TASK TO COMPLETE - Collect every line in the data below that contains the string "näringskrävande", and copy each of those lines in full.

** Opening SOURCE DATA block **

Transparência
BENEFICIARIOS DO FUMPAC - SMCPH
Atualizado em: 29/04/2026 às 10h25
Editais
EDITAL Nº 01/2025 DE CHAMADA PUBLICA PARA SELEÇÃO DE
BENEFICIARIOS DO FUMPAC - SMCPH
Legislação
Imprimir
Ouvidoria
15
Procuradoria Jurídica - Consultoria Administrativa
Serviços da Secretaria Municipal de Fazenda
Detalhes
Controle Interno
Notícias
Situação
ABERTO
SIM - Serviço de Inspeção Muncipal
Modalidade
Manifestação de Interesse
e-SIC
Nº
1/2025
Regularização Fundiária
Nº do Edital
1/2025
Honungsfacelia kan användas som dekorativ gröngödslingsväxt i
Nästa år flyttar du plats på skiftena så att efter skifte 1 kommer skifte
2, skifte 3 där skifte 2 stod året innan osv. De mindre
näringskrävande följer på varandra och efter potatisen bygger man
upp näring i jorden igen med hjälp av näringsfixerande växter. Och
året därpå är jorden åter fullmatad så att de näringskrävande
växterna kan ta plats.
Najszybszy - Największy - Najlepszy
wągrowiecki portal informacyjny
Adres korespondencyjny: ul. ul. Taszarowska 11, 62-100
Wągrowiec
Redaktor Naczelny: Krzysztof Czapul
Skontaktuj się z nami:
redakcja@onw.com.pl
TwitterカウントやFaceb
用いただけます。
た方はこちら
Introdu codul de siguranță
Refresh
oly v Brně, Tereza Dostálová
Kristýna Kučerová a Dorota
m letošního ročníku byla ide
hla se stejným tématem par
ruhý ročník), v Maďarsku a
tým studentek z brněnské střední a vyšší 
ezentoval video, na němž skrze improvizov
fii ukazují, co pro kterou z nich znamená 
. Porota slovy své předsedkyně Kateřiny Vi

** Closing SOURCE DATA block **

WRITTEN ANSWER -
näringskrävande följer på varandra och efter potatisen bygger man
året därpå är jorden åter fullmatad så att de näringskrävande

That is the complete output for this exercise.